Onbloedige repositie lukt vaak niet dwz dat er niet vaak een anatomisch stand bereikt wordt. Indien geen anatomische stand bereikt wordt en er toch voor een conservatief beleid wordt gekozen, bestaat er grote kans op pro- en suppinatieproblemen in de toekomst.


Conservatief

 

Indicatie

indien na repositie anatomische stand wordt bereikt, of als er > 50% contact is tussen beide fractuurstukken zonder angulatie.

Behandeling

  • Proximale 1/3: repositie, gespleten bovenarmsgips in supinatiestand.
  • Middenste 1/3: repositie, gespleten bovenarmsgips in middenstand.
  • Distale 1/3 deel: repositie, gespleten bovenarmsgips in pronatiestand.

Nabehandeling

poli na 1 week met gipswissel naar CBAG (+ foto).
poli 3 weken met gipswissel naar COAG (+ foto)
en vervolgens nog 3 weken uitbehandelen met COAG .


Operatie

 

Indicatie 1

  1. na repositie > 50% schachtbreedte verplaatsing van de ulna en radius;
  2. multitrauma;
  3. meerdere fracturen aan dezelfde arm;
  4. instabiele fracturen (schuin)
  5. Gaustillo III gecompliceerde fracturen

Behandeling 1 (volw.)

Open reductie en 3.5 mm plaatosteosynthese op ulna en radius (zie Operatieverslag: Antebrachiumfractuur ORIF met DCP)

Behandeling 1 (kind)

Titanium Elastic Nails (TEN), zoals Nancynails of Prevotpennen (zie Operatieverslag: Antebrachiumfractuur TEN). Cave: non-union en angulatie!

Nabehandeling 1

6 weken onbelast; bij kinderen VOSM na 6 weken.


Indicatie 2

  • Gustillo IIIb-c
  • ernstig weke delenletsel
  • geïnfecteerde non-union
  • ernstige communitieve fracturen.

Behandeling 2

fixateur externe.

Nabehandeling 2

in een later stadium kan voor een definitieve behandeling gekozen worden.

 

Complicaties

  • Gereduceerde pro- en supinatie tgv acceptatie van een insufficiente repositie.
  • Brugcallus met reductie van pro- en supinatie.
  • Pseudo-arthrose.
  • Error in diagnose (Galeazzi).
  • Sudeckse dystrofie.
  • Laesie nervus ulnaris (mn. bij fracturne in proximale 1/3 van de onderarm).
  • Compartiment syndroom: in de posttraumatisch of postoperatieve fase. Ook na low-velocity gunshot en ander laag-energetisch letsel. Vroege tekenen: paraesthesieën, pijn bij passieve extensie van de vingers.

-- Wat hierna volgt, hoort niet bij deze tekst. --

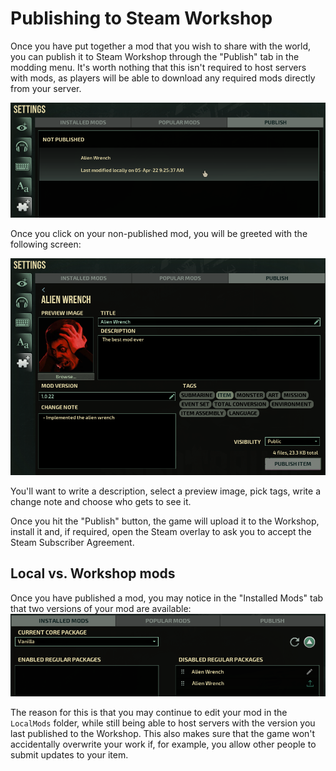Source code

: # Publishing to Steam Workshop

Once you have put together a mod that you wish to share with the world, you can publish it to Steam Workshop through the "Publish" tab in the modding menu. It's worth nothing that this isn't required to host servers with mods, as players will be able to download any required mods directly from your server.

![The Publish tab](img/Publish1.png)

Once you click on your non-published mod, you will be greeted with the following screen:

![About to publish a mod...](img/Publish2.png)

You'll want to write a description, select a preview image, pick tags, write a change note and choose who gets to see it.

Once you hit the "Publish" button, the game will upload it to the Workshop, install it and, if required, open the Steam overlay to ask you to accept the Steam Subscriber Agreement.

## Local vs. Workshop mods

Once you have published a mod, you may notice in the "Installed Mods" tab that two versions of your mod are available:
![](img/LocalVsPublished.png)

The reason for this is that you may continue to edit your mod in the `LocalMods` folder, while still being able to host servers with the version you last published to the Workshop. This also makes sure that the game won't accidentally overwrite your work if, for example, you allow other people to submit updates to your item.
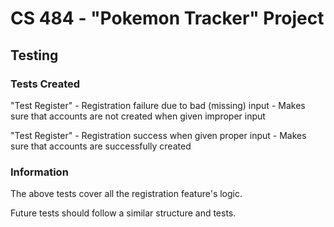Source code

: # CS 484 - "Pokemon Tracker" Project

## Testing

### Tests Created

"Test Register" - Registration failure due to bad (missing) input - Makes sure that accounts are not created when given improper input

"Test Register" - Registration success when given proper input - Makes sure that accounts are successfully created

### Information

The above tests cover all the registration feature's logic. 

Future tests should follow a similar structure and tests.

Verdwijnen van pulsaties treedt pas laattijdig op en dan slechts bij 25%. Indien je eraan denkt, dan is er al een ndicatie tot een fasciotomie!

Bron

  1. Letsels van het steun- en bewegingsapparaat. 1ste editie. Van der Werken 2000.
  2. Rockwood fracture in Adults. 5de editie. Buchholz en Heckman 2001.
  3. Het protocol letsels van het steun- en bewegingingsapparaat. Traumaregio Oost UMCN Radboud 2006.
  4. Wheeless CR. Wheeless' Textbook of Orthopaedics 2007.
  5. Wood MB, Berquist TH: The hand and wrist. In: Imaging of Orthopedic Trauma. 1992; 749-870.